Butterfly only knows.

札幌のデザインマネジメント会社社長のブログです。

川端康成『古都』より

WEBビジネスの行く末

 今週は福岡にあるAtelier Bravoへ行ってきました。さっくりいえば自閉症の方を支援する授産施設なのですが、そういう背景とは全く関係なく、素晴らしい作品を次々と生み出す天才的なクリエイターの集団だと思います。
http://www.joy-club.jp/atelier-bravo/

 一応デザインの仕事を長くしていますので「すごい」デザインには耐性があると思うのですが、彼らの作品に対しては一言「すごい」としか言いようがありません。すごいです。降参です。

 ライブペインティングというものがありますが、彼らのそれは本当に「ライブ」で、生きた芸術でした。それに比べればこれまで見てきたライブペインティングなどは、せいぜい手癖仕事か予定調和の産物。

 今そんな彼らと仕事を進めていますが、順調にいけば今年中にリリースとなります。とても楽しみです。


 さて、話はがらりと変わり、昨日「北海道のウェブビジネスについて・意見交換会」を開催いたしました。経営者からフリーの方まで、いろいろな立ち位置の方に集まっていただき、北海道のWEBビジネスの現状と今後について意見交換を行いました。交換というわりには一人でしゃべりすぎたように思いますが、みなさん危機感をもって貴重な時間を共有できたかと思います。

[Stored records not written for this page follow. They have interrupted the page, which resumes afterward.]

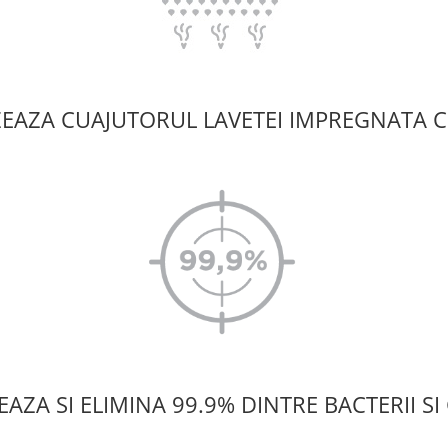
IZEAZA CUAJUTORUL LAVETEI IMPREGNATA C
AZA SI ELIMINA 99.9% DINTRE BACTERII S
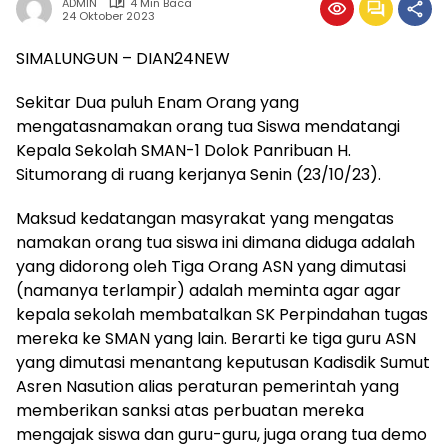
ADMIN
4 Min Baca
24 Oktober 2023
SIMALUNGUN – DIAN24NEW
Sekitar Dua puluh Enam Orang yang
mengatasnamakan orang tua Siswa mendatangi
Kepala Sekolah SMAN-1 Dolok Panribuan H.
Situmorang di ruang kerjanya Senin (23/10/23).
Maksud kedatangan masyrakat yang mengatas
namakan orang tua siswa ini dimana diduga adalah
yang didorong oleh Tiga Orang ASN yang dimutasi
(namanya terlampir) adalah meminta agar agar
kepala sekolah membatalkan SK Perpindahan tugas
mereka ke SMAN yang lain. Berarti ke tiga guru ASN
yang dimutasi menantang keputusan Kadisdik Sumut
Asren Nasution alias peraturan pemerintah yang
memberikan sanksi atas perbuatan mereka
mengajak siswa dan guru-guru, juga orang tua demo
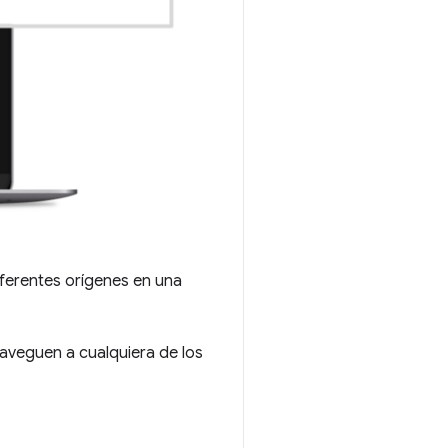
ferentes orígenes en una
naveguen a cualquiera de los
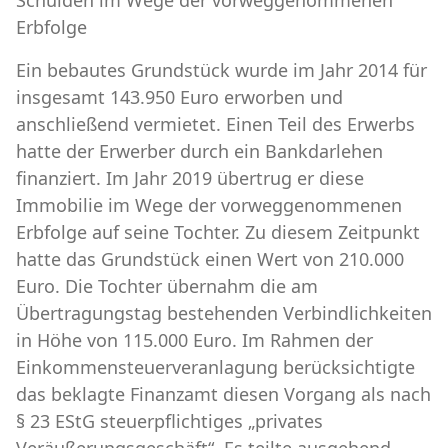
Erbfolge
Ein bebautes Grundstück wurde im Jahr 2014 für
insgesamt 143.950 Euro erworben und
anschließend vermietet. Einen Teil des Erwerbs
hatte der Erwerber durch ein Bankdarlehen
finanziert. Im Jahr 2019 übertrug er diese
Immobilie im Wege der vorweggenommenen
Erbfolge auf seine Tochter. Zu diesem Zeitpunkt
hatte das Grundstück einen Wert von 210.000
Euro. Die Tochter übernahm die am
Übertragungstag bestehenden Verbindlichkeiten
in Höhe von 115.000 Euro. Im Rahmen der
Einkommensteuerveranlagung berücksichtigte
das beklagte Finanzamt diesen Vorgang als nach
§ 23 EStG steuerpflichtiges „privates
Veräußerungsgeschäft“. Es teilte ausgehend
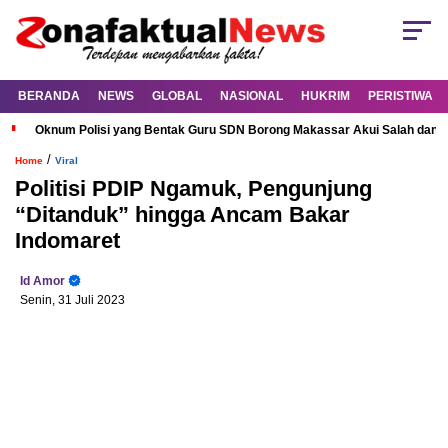
BERANDA
NEWS
GLOBAL
NASIONAL
HUKRIM
PERISTIWA
Oknum Polisi yang Bentak Guru SDN Borong Makassar Akui Salah dan M
/
Home
Viral
Politisi PDIP Ngamuk, Pengunjung
“Ditanduk” hingga Ancam Bakar
Indomaret
Id Amor
Senin, 31 Juli 2023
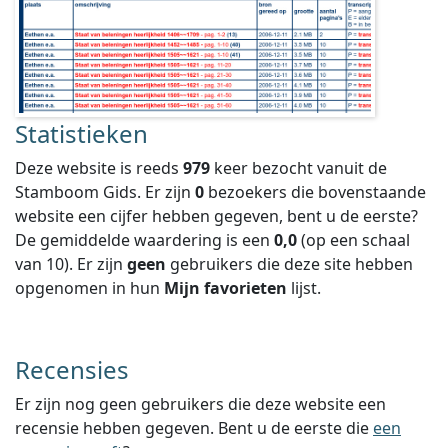
Statistieken
Deze website is reeds
979
keer bezocht vanuit de
Stamboom Gids. Er zijn
0
bezoekers die bovenstaande
website een cijfer hebben gegeven, bent u de eerste?
De gemiddelde waardering is een
0,0
(op een schaal
van
10
).
Er zijn
geen
gebruikers die deze site hebben
opgenomen in hun
Mijn favorieten
lijst.
Recensies
Er zijn nog geen gebruikers die deze website een
recensie hebben gegeven. Bent u de eerste die
een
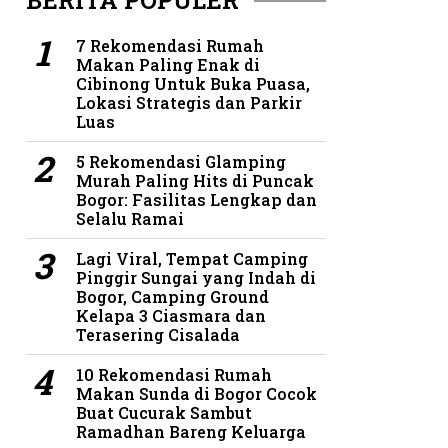
BERITA POPULER
7 Rekomendasi Rumah
Makan Paling Enak di
Cibinong Untuk Buka Puasa,
Lokasi Strategis dan Parkir
Luas
5 Rekomendasi Glamping
Murah Paling Hits di Puncak
Bogor: Fasilitas Lengkap dan
Selalu Ramai
Lagi Viral, Tempat Camping
Pinggir Sungai yang Indah di
Bogor, Camping Ground
Kelapa 3 Ciasmara dan
Terasering Cisalada
10 Rekomendasi Rumah
Makan Sunda di Bogor Cocok
Buat Cucurak Sambut
Ramadhan Bareng Keluarga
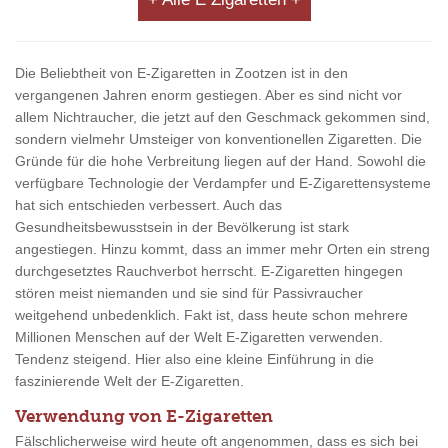
Die Beliebtheit von E-Zigaretten in Zootzen ist in den
vergangenen Jahren enorm gestiegen. Aber es sind nicht vor
allem Nichtraucher, die jetzt auf den Geschmack gekommen sind,
sondern vielmehr Umsteiger von konventionellen Zigaretten. Die
Gründe für die hohe Verbreitung liegen auf der Hand. Sowohl die
verfügbare Technologie der Verdampfer und E-Zigarettensysteme
hat sich entschieden verbessert. Auch das
Gesundheitsbewusstsein in der Bevölkerung ist stark
angestiegen. Hinzu kommt, dass an immer mehr Orten ein streng
durchgesetztes Rauchverbot herrscht. E-Zigaretten hingegen
stören meist niemanden und sie sind für Passivraucher
weitgehend unbedenklich. Fakt ist, dass heute schon mehrere
Millionen Menschen auf der Welt E-Zigaretten verwenden.
Tendenz steigend. Hier also eine kleine Einführung in die
faszinierende Welt der E-Zigaretten.
Verwendung von E-Zigaretten
Fälschlicherweise wird heute oft angenommen, dass es sich bei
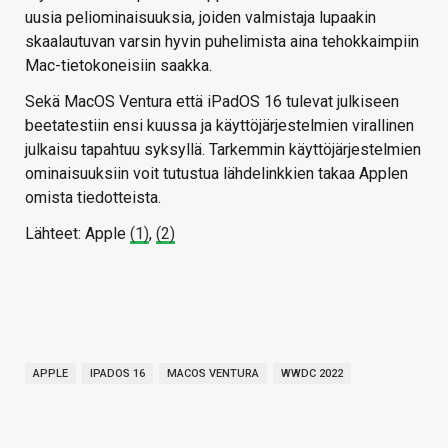
uusia peliominaisuuksia, joiden valmistaja lupaakin
skaalautuvan varsin hyvin puhelimista aina tehokkaimpiin
Mac-tietokoneisiin saakka.
Sekä MacOS Ventura että iPadOS 16 tulevat julkiseen
beetatestiin ensi kuussa ja käyttöjärjestelmien virallinen
julkaisu tapahtuu syksyllä. Tarkemmin käyttöjärjestelmien
ominaisuuksiin voit tutustua lähdelinkkien takaa Applen
omista tiedotteista.
Lähteet: Apple
(1)
,
(2)
APPLE
IPADOS 16
MACOS VENTURA
WWDC 2022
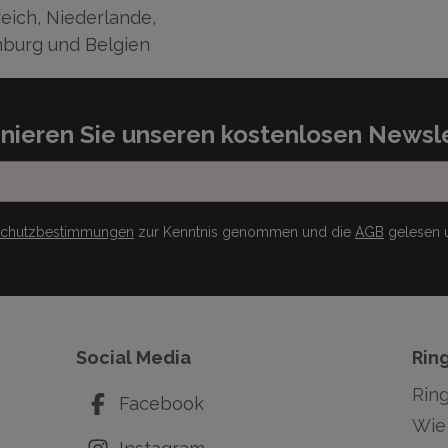
eich, Niederlande,
burg und Belgien
nieren Sie unseren kostenlosen Newsle
schutzbestimmungen
zur Kenntnis genommen und die
AGB
gelesen u
Social Media
Rin
Rin
Facebook
Wie 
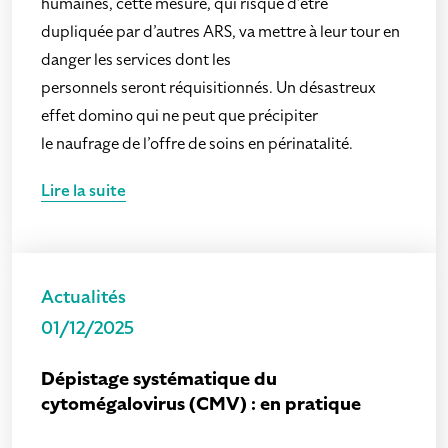
humaines, cette mesure, qui risque d’être
dupliquée par d’autres ARS, va mettre à leur tour en
danger les services dont les
personnels seront réquisitionnés. Un désastreux
effet domino qui ne peut que précipiter
le naufrage de l’offre de soins en périnatalité.
Lire la suite
Actualités
01/12/2025
Dépistage systématique du
cytomégalovirus (CMV) : en pratique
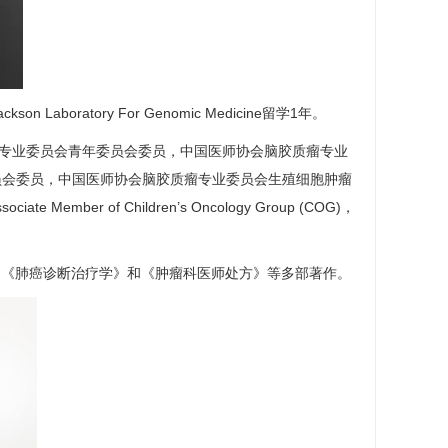
son Laboratory For Genomic Medicine留学1年。
专业委员会青年委员会委员，中国医师协会脑胶质瘤专业
员会委员，中国医师协会脑胶质瘤专业委员会生殖细胞肿瘤
ber of Children’s Oncology Group (COG)，
》《
肺癌
诊断治疗学》和《肿瘤科医师处方》等多部著作。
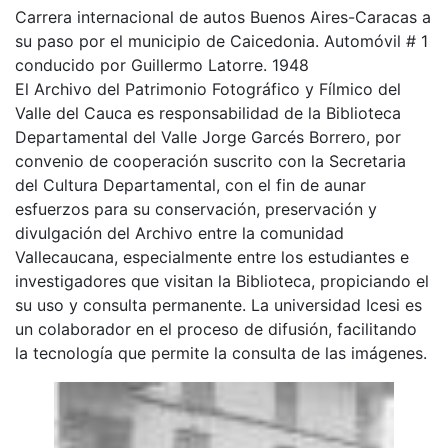
Carrera internacional de autos Buenos Aires-Caracas a
su paso por el municipio de Caicedonia. Automóvil # 1
conducido por Guillermo Latorre. 1948
El Archivo del Patrimonio Fotográfico y Fílmico del
Valle del Cauca es responsabilidad de la Biblioteca
Departamental del Valle Jorge Garcés Borrero, por
convenio de cooperación suscrito con la Secretaria
del Cultura Departamental, con el fin de aunar
esfuerzos para su conservación, preservación y
divulgación del Archivo entre la comunidad
Vallecaucana, especialmente entre los estudiantes e
investigadores que visitan la Biblioteca, propiciando el
su uso y consulta permanente. La universidad Icesi es
un colaborador en el proceso de difusión, facilitando
la tecnología que permite la consulta de las imágenes.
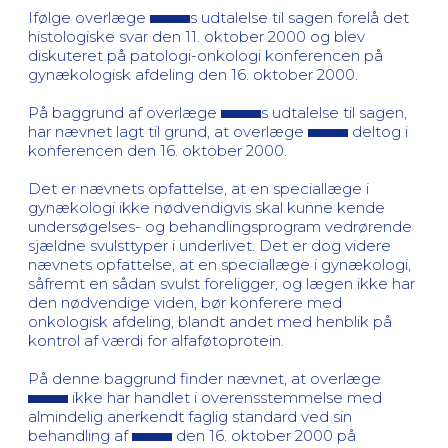
Ifølge overlæge
s udtalelse til sagen forelå det
histologiske svar den 11. oktober 2000 og blev
diskuteret på patologi-onkologi konferencen på
gynækologisk afdeling den 16. oktober 2000.
På baggrund af overlæge
s udtalelse til sagen,
har nævnet lagt til grund, at overlæge
deltog i
konferencen den 16. oktober 2000.
Det er nævnets opfattelse, at en speciallæge i
gynækologi ikke nødvendigvis skal kunne kende
undersøgelses- og behandlingsprogram vedrørende
sjældne svulsttyper i underlivet. Det er dog videre
nævnets opfattelse, at en speciallæge i gynækologi,
såfremt en sådan svulst foreligger, og lægen ikke har
den nødvendige viden, bør konferere med
onkologisk afdeling, blandt andet med henblik på
kontrol af værdi for alfaføtoprotein.
På denne baggrund finder nævnet, at overlæge
ikke har handlet i overensstemmelse med
almindelig anerkendt faglig standard ved sin
behandling af
den 16. oktober 2000 på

 時間の制約もあり、とりあえず現状キープではまずい、という空気をシェアするところまではできましたが、じゃぁどうする?という肝心の所までは踏み込むことができていません。これは次回以降への宿題となりました。

 どちらかといえば経営視点でのテーマ設定だったこともあり、やはり経営層の方が多めでしたが、個人的にはそういうテーマだからこそデザイナーやエンジニアの方に参加頂きたいと思っています。特にフリーの方に。
 この辺りは微妙な話ですが、ささやかな成功体験のある経営者なんかにこれからの5年間が生き残れると思っていないので、期待するべきはやはり一人ないしふたり程度で、夜中自宅でとんでもないものを日々創っているインディペンデンスな人たちだと思っています。イノベーションのジレンマというのは普通、あるマーケットを抑えた大企業が陥るものですが、極めてミニマムなサイズで我々WEB事業者はイノベーションに対して臆病になっています。
 簡単な例ですが、「いくつかパラメーターを与えるだけで、誰にでも素晴らしくかっこいいデザインのサイトができるWEBサービス・しかもアクセシビリティもばっちり&SEOも抜かりねえっす」みたいなものは、間違いなく有用ですが、間違いなく私の会社では作れません。私自身が失業するからです。

 前回のエントリーで予告した提案というのは、自分でネットサービスを立ち上げてバイアウトして一攫千金を狙っている、今は無名のエンジニア&デザイナーをなにか支援する仕組みを作りませんか、ということです。

 うがった見方ですが、わたしたちが営んでいる事業が一瞬で過去のものになるような破壊的なものを創るであろう人たちを、逆に支援する、ということです。シアトルでは成功したスタートアップが次の起業者たちのために共同でファンドを作ったりしているそうですが、そもそもこちらには成功したスタートアップがないので、その手法は無理です。
 とりあえず開発環境からそのままサービスインできるようなインフラを、無料ないしは安価で提供する「ベータの溜まり場」みたいなサービスを自社では考えています。もしそのサービスからインカムが得られるようになったら、そこからペイバックしてもらうというモデルです。
 他にもいろいろ考えてみます。

 ともかく、昨日イベントに参加頂いた方々に感謝するとともに、今後も継続して動いていけるよう尽力するつもりです。どうもありがとうございました。